PROBLEM DESCRIPTION. Can you retype the lines of the entries below verbatim, starting at the line containing "Το καλάθι είναι άδειο" and ending at the line containing "ΔΕΙΤΕ ΑΚΟΜΗ", with both of those lines included?

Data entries
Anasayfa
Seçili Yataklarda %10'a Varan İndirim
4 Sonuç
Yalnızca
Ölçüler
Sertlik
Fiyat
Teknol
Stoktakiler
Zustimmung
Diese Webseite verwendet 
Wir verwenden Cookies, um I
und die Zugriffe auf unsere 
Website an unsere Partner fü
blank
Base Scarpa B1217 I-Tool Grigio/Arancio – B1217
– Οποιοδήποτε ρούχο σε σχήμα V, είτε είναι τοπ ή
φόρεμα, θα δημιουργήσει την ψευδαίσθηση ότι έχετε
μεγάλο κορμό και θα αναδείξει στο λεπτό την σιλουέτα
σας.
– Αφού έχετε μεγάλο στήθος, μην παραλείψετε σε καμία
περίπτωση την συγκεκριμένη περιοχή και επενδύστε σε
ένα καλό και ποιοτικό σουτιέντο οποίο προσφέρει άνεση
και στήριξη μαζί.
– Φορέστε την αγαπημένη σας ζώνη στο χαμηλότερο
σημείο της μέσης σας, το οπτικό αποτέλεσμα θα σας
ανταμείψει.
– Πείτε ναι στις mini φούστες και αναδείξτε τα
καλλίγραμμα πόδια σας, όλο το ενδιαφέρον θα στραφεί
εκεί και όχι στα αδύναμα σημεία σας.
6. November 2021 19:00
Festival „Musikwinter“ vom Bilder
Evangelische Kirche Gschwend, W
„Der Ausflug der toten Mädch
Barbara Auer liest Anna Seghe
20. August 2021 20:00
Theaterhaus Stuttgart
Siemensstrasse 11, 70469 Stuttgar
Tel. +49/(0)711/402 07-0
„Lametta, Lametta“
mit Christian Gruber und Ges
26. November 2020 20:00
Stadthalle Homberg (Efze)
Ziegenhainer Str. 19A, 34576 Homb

==

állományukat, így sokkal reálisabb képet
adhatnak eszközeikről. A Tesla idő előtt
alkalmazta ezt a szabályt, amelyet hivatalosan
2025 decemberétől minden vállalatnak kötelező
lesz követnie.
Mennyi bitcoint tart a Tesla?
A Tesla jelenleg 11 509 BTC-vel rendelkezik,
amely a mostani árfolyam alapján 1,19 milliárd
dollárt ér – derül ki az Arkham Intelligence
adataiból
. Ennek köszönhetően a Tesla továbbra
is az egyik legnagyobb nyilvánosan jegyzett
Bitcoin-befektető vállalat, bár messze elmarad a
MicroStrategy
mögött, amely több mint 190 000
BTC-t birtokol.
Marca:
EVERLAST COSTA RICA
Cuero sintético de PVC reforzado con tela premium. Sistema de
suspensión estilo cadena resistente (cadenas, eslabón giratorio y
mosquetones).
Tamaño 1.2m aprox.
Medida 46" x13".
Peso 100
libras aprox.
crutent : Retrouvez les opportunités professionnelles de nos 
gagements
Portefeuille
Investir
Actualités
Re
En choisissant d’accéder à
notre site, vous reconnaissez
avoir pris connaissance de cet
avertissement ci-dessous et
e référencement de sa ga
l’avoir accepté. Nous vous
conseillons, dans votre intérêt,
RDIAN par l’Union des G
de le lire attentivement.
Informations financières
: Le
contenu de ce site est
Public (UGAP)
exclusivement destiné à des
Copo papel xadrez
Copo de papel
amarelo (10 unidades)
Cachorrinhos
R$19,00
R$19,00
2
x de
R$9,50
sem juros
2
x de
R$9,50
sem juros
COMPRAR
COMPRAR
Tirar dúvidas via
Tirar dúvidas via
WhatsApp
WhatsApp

==

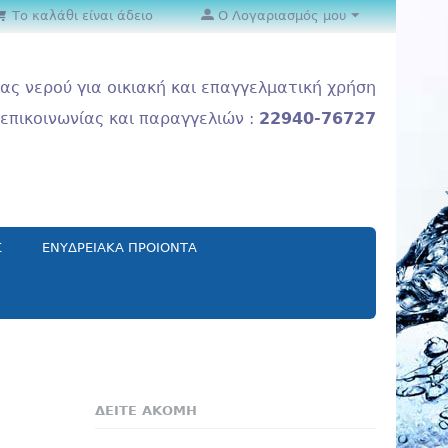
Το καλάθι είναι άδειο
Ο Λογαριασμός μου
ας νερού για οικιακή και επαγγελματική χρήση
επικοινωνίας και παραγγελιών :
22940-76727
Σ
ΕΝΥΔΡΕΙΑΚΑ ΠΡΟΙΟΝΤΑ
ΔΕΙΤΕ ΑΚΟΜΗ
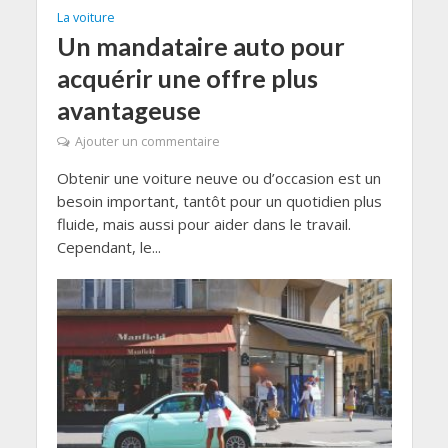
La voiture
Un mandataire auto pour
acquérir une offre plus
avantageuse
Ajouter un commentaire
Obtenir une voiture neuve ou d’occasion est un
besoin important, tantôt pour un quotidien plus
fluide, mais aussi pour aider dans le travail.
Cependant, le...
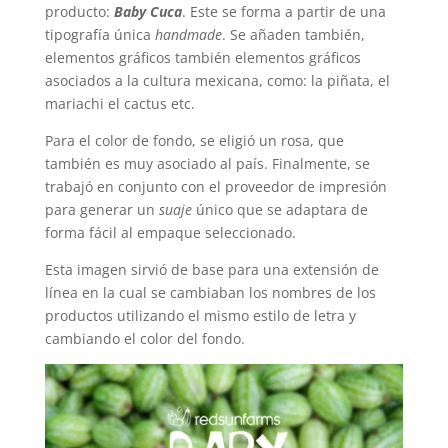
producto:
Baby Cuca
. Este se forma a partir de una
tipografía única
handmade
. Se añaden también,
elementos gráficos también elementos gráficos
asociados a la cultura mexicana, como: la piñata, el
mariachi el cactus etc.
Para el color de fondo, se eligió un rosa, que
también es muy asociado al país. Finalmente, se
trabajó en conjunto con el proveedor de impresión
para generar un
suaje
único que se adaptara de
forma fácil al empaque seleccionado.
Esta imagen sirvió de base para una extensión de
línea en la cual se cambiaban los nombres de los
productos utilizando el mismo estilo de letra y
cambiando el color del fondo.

TASK ANSWER.
Το καλάθι είναι άδειο
Ο Λογαριασμός μου
ας νερού για οικιακή και επαγγελματική χρήση
επικοινωνίας και παραγγελιών :
22940-76727
Σ
ΕΝΥΔΡΕΙΑΚΑ ΠΡΟΙΟΝΤΑ
ΔΕΙΤΕ ΑΚΟΜΗ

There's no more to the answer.